**QUESTIONS ON THE MATERIAL**
1. According to the guide on debugging AI requests with events, what does every request through the Keeptrusts gateway produce?
2. Quote the guide on debugging AI requests with events, starting at the words "Debugging AI Requests" and stopping after the words "or decision type.".

**TEXT SHOWN**

=== Begin Enclosure ===

Debugging AI Requests with Events

Every request through the Keeptrusts gateway produces a decision event containing the full lifecycle: policy evaluation, upstream latency, token usage, and the final decision. This guide shows you how to use kt events tail, the console Events page, and filtering to diagnose issues fast.

Use this page when

You need to debug why an AI request was blocked, slow, or returned unexpected results.
You want to use kt events tail for real-time event streaming during development.
You are filtering decision events by token name, model, status, or decision type.
You need to trace end-to-end latency and distinguish gateway overhead from provider latency.

=== End Enclosure ===

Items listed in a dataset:
=== Begin Enclosure ===

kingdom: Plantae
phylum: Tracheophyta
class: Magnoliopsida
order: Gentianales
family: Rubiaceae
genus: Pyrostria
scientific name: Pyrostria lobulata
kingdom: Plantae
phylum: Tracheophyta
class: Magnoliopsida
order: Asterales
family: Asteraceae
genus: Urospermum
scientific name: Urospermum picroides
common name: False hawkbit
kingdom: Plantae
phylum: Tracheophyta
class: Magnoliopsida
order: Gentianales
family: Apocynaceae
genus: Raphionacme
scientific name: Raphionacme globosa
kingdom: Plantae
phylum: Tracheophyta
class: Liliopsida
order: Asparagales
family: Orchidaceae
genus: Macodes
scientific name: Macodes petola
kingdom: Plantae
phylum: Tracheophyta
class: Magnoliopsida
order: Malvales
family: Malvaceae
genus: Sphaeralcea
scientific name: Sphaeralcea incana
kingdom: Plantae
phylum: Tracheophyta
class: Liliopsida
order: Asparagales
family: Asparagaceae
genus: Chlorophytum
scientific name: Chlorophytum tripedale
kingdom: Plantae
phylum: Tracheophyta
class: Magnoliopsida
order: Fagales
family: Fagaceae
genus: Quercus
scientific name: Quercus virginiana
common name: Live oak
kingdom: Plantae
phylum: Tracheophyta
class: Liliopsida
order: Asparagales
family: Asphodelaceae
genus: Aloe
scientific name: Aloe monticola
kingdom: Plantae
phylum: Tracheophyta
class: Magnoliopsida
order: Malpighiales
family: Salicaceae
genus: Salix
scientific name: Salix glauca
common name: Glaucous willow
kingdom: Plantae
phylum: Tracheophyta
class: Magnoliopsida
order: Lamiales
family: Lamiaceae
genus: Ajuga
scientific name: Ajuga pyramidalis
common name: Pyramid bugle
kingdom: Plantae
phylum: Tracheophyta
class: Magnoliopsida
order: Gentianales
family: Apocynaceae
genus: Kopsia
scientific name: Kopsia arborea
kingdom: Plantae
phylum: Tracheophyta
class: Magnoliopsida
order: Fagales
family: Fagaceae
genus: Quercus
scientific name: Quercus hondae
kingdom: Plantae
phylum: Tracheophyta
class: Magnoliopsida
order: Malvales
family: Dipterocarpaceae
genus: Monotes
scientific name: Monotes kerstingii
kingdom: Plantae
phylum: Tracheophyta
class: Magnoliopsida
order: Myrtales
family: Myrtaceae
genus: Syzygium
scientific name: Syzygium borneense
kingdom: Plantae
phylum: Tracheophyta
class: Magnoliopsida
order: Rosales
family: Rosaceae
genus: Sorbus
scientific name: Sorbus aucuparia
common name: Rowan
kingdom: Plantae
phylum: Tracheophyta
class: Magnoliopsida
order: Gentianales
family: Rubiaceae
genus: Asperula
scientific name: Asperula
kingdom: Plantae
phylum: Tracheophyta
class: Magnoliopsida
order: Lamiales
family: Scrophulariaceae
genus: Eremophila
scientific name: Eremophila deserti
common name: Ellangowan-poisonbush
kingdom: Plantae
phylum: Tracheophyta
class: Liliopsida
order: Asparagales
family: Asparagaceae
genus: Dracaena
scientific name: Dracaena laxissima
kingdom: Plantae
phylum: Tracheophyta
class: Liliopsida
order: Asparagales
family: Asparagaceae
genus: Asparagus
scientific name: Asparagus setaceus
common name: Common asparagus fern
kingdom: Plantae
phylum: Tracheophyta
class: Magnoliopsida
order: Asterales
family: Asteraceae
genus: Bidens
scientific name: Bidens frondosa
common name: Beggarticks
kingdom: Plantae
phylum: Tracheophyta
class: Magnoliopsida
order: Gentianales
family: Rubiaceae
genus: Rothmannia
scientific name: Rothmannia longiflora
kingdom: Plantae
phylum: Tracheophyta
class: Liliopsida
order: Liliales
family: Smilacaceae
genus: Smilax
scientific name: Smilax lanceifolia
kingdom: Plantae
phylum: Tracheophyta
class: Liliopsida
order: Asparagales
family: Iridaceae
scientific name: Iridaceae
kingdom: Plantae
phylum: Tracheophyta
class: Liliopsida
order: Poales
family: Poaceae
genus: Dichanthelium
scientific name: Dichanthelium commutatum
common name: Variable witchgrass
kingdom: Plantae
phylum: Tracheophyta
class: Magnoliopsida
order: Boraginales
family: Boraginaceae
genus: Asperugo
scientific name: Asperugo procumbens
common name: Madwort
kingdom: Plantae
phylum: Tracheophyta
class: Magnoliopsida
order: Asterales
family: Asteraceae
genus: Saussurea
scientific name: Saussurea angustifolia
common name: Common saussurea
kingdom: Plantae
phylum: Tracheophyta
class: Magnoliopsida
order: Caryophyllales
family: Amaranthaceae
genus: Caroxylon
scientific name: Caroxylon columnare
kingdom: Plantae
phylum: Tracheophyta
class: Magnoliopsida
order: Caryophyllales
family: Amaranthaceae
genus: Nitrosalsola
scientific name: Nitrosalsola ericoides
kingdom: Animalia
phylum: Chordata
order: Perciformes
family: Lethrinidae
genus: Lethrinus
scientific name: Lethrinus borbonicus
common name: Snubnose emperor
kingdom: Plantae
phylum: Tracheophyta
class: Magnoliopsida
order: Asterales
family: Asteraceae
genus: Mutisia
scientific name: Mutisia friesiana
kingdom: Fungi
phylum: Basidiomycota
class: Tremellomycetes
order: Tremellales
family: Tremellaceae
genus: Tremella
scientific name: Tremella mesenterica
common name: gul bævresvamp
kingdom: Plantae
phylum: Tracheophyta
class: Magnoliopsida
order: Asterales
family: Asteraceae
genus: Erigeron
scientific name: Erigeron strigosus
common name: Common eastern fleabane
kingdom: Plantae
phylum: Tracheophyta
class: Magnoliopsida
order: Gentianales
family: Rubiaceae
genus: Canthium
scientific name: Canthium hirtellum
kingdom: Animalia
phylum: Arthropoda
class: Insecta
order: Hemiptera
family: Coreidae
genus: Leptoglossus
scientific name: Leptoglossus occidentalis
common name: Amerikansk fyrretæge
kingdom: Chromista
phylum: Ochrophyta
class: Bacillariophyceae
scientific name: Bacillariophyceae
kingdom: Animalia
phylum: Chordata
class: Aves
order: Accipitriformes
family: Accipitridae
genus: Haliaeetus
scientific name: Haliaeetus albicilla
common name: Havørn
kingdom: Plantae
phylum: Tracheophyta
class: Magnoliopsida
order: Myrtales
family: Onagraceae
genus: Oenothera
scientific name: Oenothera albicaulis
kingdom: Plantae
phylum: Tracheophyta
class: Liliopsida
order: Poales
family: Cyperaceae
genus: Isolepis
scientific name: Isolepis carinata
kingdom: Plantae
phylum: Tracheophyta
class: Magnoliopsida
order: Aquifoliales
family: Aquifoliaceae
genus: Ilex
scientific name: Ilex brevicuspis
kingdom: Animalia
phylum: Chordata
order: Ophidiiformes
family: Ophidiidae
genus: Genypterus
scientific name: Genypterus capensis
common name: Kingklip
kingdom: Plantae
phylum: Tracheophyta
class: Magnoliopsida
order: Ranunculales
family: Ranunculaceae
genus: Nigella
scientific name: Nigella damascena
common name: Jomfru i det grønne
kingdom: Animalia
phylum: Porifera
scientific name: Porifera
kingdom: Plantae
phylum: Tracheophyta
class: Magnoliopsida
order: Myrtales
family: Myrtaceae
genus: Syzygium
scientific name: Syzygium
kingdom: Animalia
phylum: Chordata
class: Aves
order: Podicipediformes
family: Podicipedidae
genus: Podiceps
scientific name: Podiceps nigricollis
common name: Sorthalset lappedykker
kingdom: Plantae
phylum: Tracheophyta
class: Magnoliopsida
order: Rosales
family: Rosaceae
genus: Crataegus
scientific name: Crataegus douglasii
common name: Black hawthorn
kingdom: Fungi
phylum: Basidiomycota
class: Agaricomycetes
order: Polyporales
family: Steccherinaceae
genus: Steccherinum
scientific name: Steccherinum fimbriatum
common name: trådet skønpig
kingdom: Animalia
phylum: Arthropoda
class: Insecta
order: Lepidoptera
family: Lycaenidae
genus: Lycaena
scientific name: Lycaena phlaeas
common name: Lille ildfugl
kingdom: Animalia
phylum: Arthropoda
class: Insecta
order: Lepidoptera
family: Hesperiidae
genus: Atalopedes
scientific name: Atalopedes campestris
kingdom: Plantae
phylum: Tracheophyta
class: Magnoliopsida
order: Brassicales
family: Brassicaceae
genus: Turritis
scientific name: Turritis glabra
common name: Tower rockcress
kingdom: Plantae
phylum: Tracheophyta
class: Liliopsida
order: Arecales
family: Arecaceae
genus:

=== End Enclosure ===

**TASK-BY-TASK RESULTS**
1. A decision event containing the full lifecycle: policy evaluation, upstream latency, token usage, and the final decision.

2.
Debugging AI Requests with Events

Every request through the Keeptrusts gateway produces a decision event containing the full lifecycle: policy evaluation, upstream latency, token usage, and the final decision. This guide shows you how to use kt events tail, the console Events page, and filtering to diagnose issues fast.

Use this page when

You need to debug why an AI request was blocked, slow, or returned unexpected results.
You want to use kt events tail for real-time event streaming during development.
You are filtering decision events by token name, model, status, or decision type.